3.3 Al$_2$SiO$_5$

The phase diagram of Al$_2$SiO$_5$ is important for Earth sciences and has attracted great interest. Three known Al$_2$SiO$_5$ polymorphs (kyanite, andalusite, sillimanite) are common minerals in the Earth’s crust and upper mantle. In all these structures, Si atoms are tetrahedrally coordinated, while half of the Al atoms are octahedrally coordinated. The Al octahedra form the -Al-Al- chains, and the remaining Al and Si alternate in neighboring chains (-Si-Al-). The coordination of Al in the -Si-Al- chains is either tetrahedral (sillimanite), fivefold (andalusite), or octahedral (kyanite) 228. It has to be noted that the prediction of these structures is an extremely challenging test for any global optimization method (These complex structures have low symmetry and relatively large primitive cells with 32 atoms. To illustrate the difficulty of finding the ground state, we generated 10,000 random structures and relaxed them at 10 GPa, and found that none of these structures correspond to the stable phase, kyanite). Energy barriers between these structures are very high and these phases can exist metastably, and even coexist, in nature for millions of years - making direct MD sampling (which covers timescales up to $\mu $s) of these structural transitions clearly impossible. Impressively, an evolutionary metadynamics simulating starting from the low-pressure polymorph, andalusite, has successfully found the other two structures.

Figure 8.4: Enthalpy evolution during the compression on andalusite (Al$_2$SiO$_5$) at 10 GPa (black line: enthalpies for best structures with constant h; magenta line: enthalpies for best structures after full relaxation).

These simulations were carried out by using a classical potential 229 and the GULP code.

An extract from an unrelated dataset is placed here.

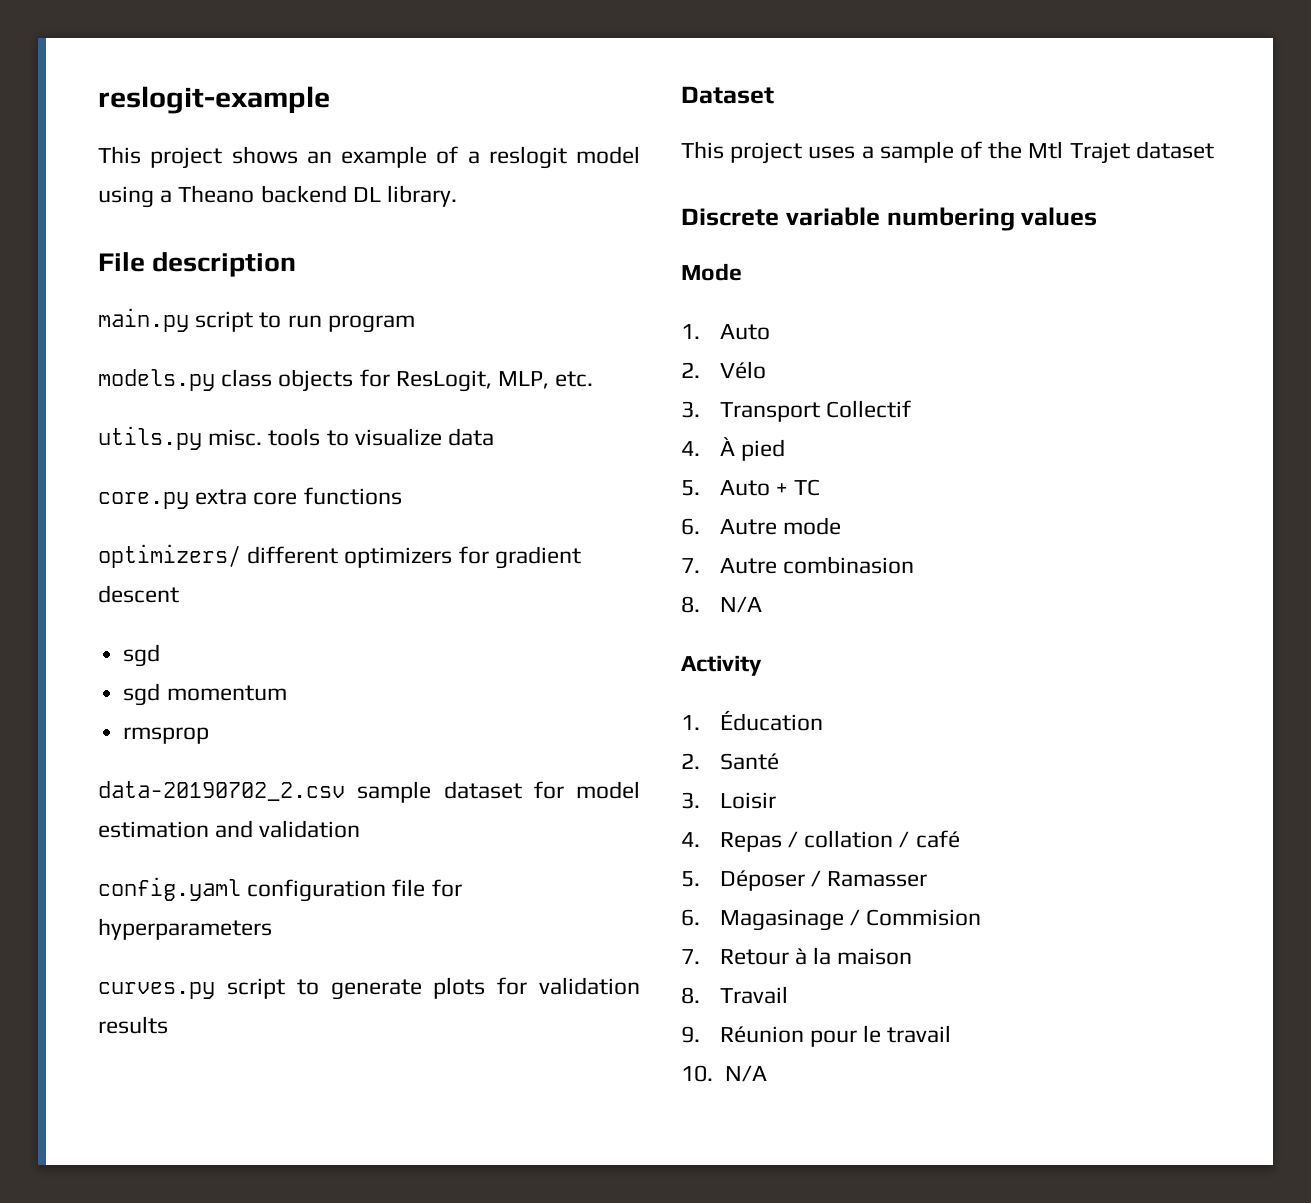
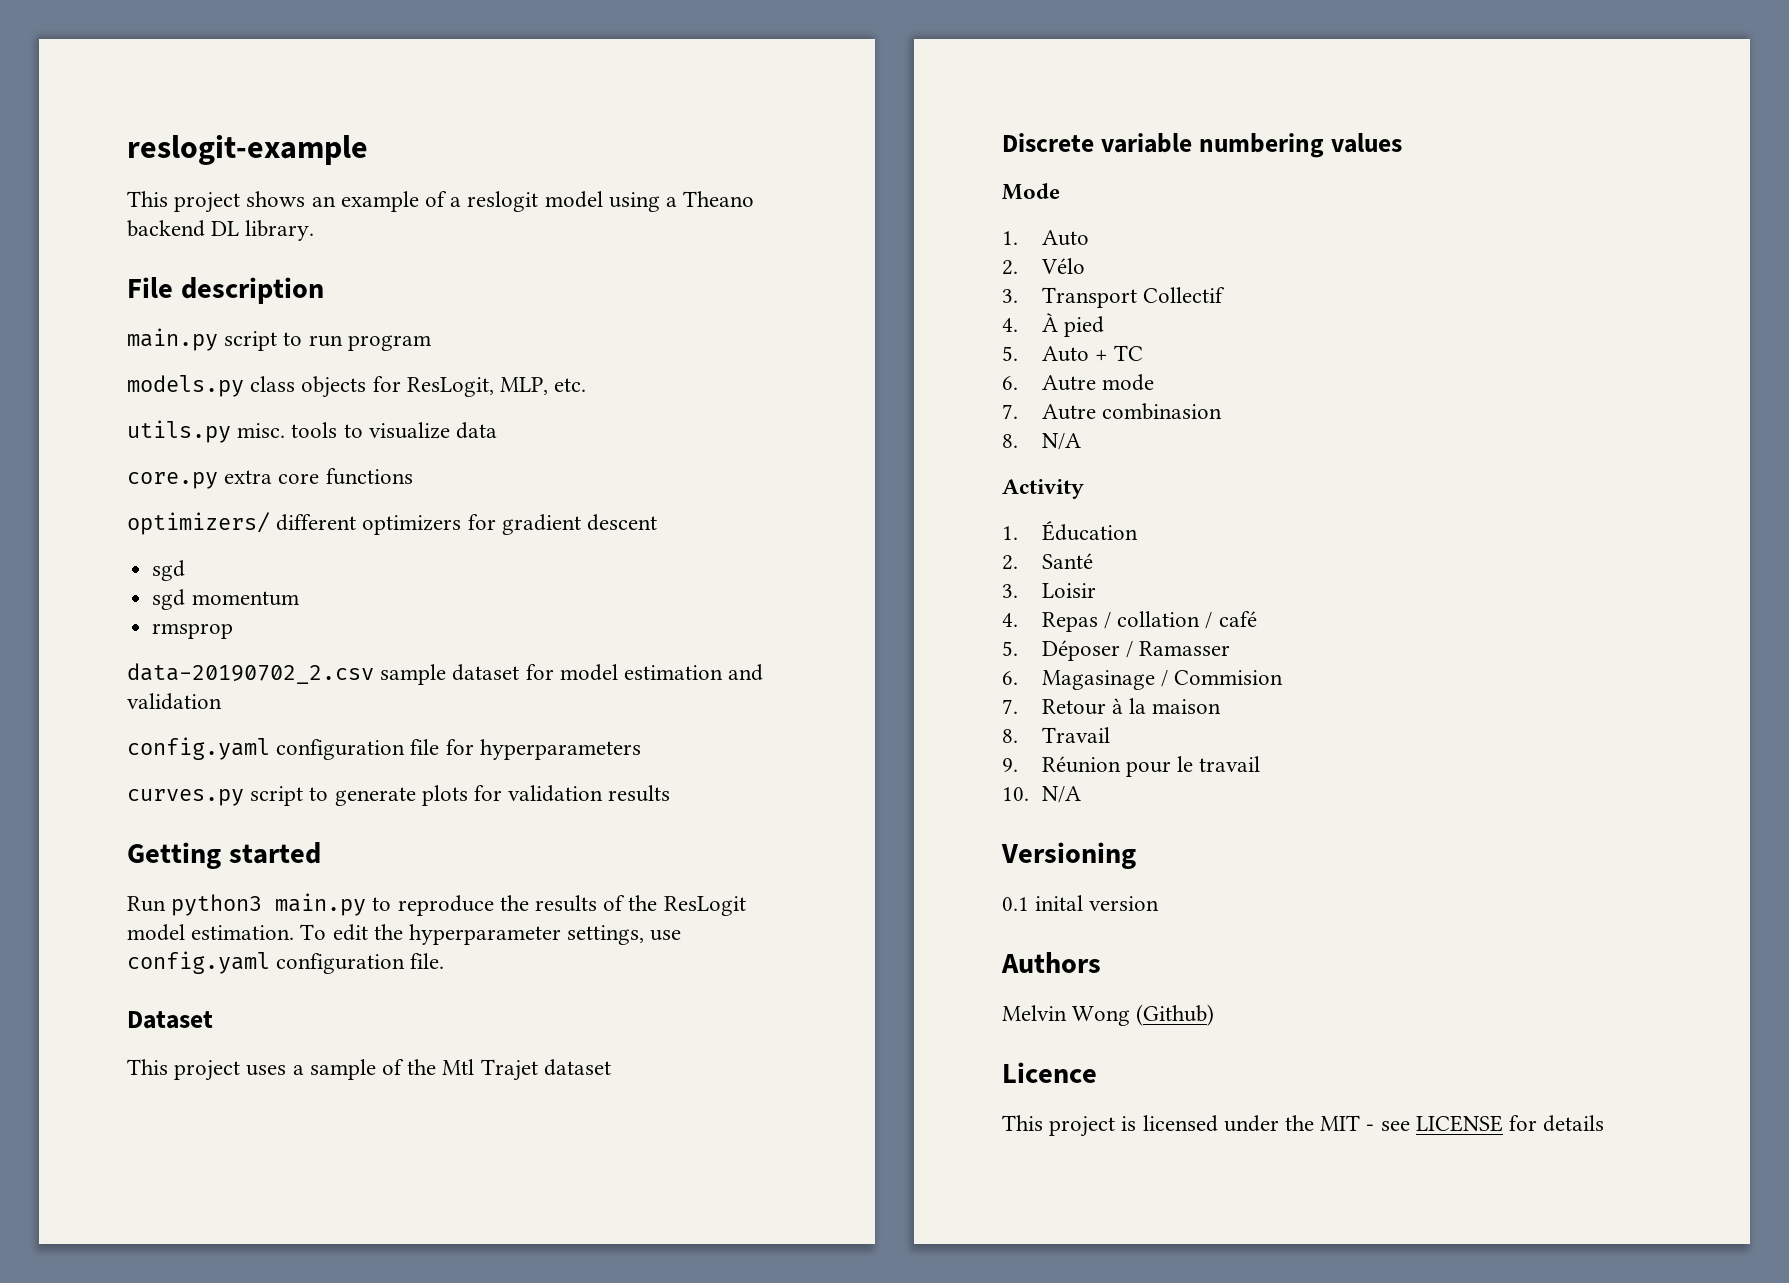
(168, 1025) none -> [127,842,321,869] [127,893,746,916] [127,924,682,945] [127,951,445,974] // Getting started // Run python3 main.py to reproduce the results of the ResLogit model estimation. To edit the hyperparameter settings, use config.yaml configuration file.
(767, 1073) none -> [1001,842,1136,869] [1002,895,1160,911] [1001,952,1101,973] [1002,1004,1215,1026] [1002,1062,1097,1083] [1002,1115,1605,1137] // Versioning // 0.1 inital version // Authors // Melvin Wong (Github) // Licence // This project is licensed under the MIT - see LICENSE for details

We started the calculation with $d_{\rm max}$=3.0 , $W$=2500 kbar$\cdot $$^3$ and $\delta {h}$=0.4 . Each generation contains 30 structures. Starting from andalusite (32 atoms in the supercell), as shown in Fig. 8.4, in the 8th generation we observed breaking of an interchain Al-O bond in AlO$_5$ polyhedra, and the structure transformed into sillimanite containing AlO$_4$ tetrahedra. Sillimanite survived until the 68th generation, when the inter-chain Al-O bonds formed again, increasing coordination of Al from fourfold to sixfold and eventually creating kyanite phase with all Al atoms in the AlO$_6$ octahedra. The whole picture, as shown in Fig. 8.5, proves that our method was easily able to predict the transitions: andalusite $\rightarrow $ sillimanite $\rightarrow $ kyanite. As a bonus in addition to finding the global minimum structure, the simulation unravels a very non-trivial relationship between the structures (e.g. sillimanite-kyanite) and a crystallographic model of their transformations. For a reconstructive phase transition, one should expect a nucleation-and-growth mechanism, rather than a concerted crystallographic mechanism. However, such a concerted mechanism provides not only a useful simplified view of the real transition, but also input for mean-field theories of phase transformations, and for techniques (such as the Transition Path Sampling(TPS) 230) that are capable of simulating nucleation and growth phenomena but require a reasonable initial mechanism.


Figure 8.5: Phases observed during compressing andalusite (Al$_2$SiO$_5$) at 10 GPa. (a) generation 1 (andalusite); (b) generation 4; (c) generation 8; (d) generation 9 (sillimanite); (e) generation 14; (f) generation 63; (g) generation 66; (h) generation 68; (i) generation 69; (j) generation 70 (kyanite).